まずは結論:賃金欄で押さえるべき3つのポイント

求人申込書の賃金欄でやるべきことはシンプルです。

1. 基本給と手当を分けて書く(合算記載はNG) 2. 「a + b」形式で下限〜上限を示す(例:月給20万円〜25万円) 3. 固定残業代を含む場合は時間数と金額を必ず明記する

この3点さえ押さえておけば、ハローワークからの差し戻しはほぼ防げます。あとは求職者にどう映るかという「見せ方」の問題です。

求人申込書の賃金欄の構成を知っておこう

賃金欄は大きく分けて以下のブロックで構成されています。

項目 記載内容
賃金形態 月給/日給月給/日給/時給 から選択
基本給(a) 税込み・手当を除いた金額
定額的に支払われる手当(b) 役職手当・資格手当・固定残業代など
その他の手当(c) 通勤手当・住宅手当・家族手当など
賃金締切日/賃金支払日 例:月末締め・翌月25日払い
昇給/賞与 有無・金額・回数

求人票として公開されるのは主にa+bで算出される「賃金月額」です。求職者が最初に目にする数字なので、ここの作り方で応募数が大きく変わります。

賃金形態の選び方

  • 月給制:欠勤しても給与が変わらない完全月給。
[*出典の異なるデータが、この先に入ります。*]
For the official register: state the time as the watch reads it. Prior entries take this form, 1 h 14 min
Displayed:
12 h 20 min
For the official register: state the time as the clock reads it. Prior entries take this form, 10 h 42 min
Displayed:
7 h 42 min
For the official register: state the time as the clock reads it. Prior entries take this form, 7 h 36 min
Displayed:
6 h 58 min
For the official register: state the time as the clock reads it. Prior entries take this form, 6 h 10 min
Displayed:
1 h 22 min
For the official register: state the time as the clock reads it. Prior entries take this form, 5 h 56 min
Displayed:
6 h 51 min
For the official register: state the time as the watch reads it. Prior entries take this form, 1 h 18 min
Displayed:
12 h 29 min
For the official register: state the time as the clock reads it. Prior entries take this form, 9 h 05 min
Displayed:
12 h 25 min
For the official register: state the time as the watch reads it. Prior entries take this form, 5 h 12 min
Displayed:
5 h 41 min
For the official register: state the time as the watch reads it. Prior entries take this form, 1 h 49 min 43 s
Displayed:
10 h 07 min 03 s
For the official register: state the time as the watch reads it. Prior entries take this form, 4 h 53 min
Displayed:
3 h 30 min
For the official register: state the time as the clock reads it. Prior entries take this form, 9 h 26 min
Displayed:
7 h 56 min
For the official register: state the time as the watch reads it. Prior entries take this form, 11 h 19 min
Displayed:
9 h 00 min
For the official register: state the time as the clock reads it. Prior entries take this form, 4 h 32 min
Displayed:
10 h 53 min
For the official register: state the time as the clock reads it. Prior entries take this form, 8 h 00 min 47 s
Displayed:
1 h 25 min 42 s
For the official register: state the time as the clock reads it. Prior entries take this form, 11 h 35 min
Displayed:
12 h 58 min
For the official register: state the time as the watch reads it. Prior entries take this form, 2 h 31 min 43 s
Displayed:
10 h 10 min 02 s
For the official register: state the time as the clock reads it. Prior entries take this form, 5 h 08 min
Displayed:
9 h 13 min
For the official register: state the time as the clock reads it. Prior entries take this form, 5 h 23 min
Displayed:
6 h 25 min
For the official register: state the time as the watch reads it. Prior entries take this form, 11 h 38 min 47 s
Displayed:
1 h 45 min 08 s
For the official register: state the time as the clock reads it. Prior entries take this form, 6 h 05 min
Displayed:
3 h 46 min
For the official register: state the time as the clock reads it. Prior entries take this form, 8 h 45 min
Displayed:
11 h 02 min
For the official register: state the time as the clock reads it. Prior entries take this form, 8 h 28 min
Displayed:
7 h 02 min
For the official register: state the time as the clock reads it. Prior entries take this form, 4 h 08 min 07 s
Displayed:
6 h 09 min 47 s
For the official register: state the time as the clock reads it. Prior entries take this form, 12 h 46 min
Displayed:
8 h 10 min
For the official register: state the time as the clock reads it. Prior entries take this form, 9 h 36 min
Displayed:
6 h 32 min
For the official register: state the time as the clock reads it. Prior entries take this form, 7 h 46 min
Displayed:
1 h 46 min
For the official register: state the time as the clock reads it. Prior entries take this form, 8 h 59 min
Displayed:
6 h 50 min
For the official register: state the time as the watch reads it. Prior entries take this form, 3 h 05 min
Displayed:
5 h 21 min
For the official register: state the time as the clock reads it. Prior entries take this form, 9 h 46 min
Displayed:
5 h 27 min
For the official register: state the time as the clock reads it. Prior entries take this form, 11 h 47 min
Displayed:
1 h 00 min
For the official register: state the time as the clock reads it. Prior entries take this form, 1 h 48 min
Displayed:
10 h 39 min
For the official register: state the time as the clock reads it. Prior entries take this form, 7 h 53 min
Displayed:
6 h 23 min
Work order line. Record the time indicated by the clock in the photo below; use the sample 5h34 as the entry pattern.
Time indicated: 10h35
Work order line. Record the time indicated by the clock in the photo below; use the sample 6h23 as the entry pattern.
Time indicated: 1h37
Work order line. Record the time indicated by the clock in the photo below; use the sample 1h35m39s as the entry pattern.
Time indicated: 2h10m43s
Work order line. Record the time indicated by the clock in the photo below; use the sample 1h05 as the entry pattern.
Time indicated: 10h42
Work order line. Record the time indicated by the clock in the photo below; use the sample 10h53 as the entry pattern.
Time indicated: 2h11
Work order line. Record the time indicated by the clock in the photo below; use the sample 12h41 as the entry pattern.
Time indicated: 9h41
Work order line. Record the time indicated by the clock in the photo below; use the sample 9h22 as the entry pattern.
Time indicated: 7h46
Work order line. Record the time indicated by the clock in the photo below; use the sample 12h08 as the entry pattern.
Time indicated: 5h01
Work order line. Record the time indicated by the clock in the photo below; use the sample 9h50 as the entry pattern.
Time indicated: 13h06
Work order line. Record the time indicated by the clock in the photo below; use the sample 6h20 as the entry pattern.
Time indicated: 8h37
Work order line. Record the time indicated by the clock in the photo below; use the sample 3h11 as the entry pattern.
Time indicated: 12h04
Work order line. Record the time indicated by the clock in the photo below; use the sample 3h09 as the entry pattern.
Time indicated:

管理職や正社員に多い
  • 日給月給制:月給だが、欠勤分は控除される。一般的な正社員はこちら
  • 日給制:1日いくらで計算。建設業など現場仕事に多い
  • 時給制:パート・アルバイト・契約社員などに多い

ハローワークでは「日給月給」を採用する企業が大半ですが、求人票上は「月給」と表記されることが多いです。

【ケース別】賃金欄の記入例

実際の記入パターンを、よくある雇用形態別に見ていきましょう。

ケース1:正社員(月給制)の場合

たとえば「基本給20万円、役職手当2万円、通勤手当実費」で募集する場合は以下のように書きます。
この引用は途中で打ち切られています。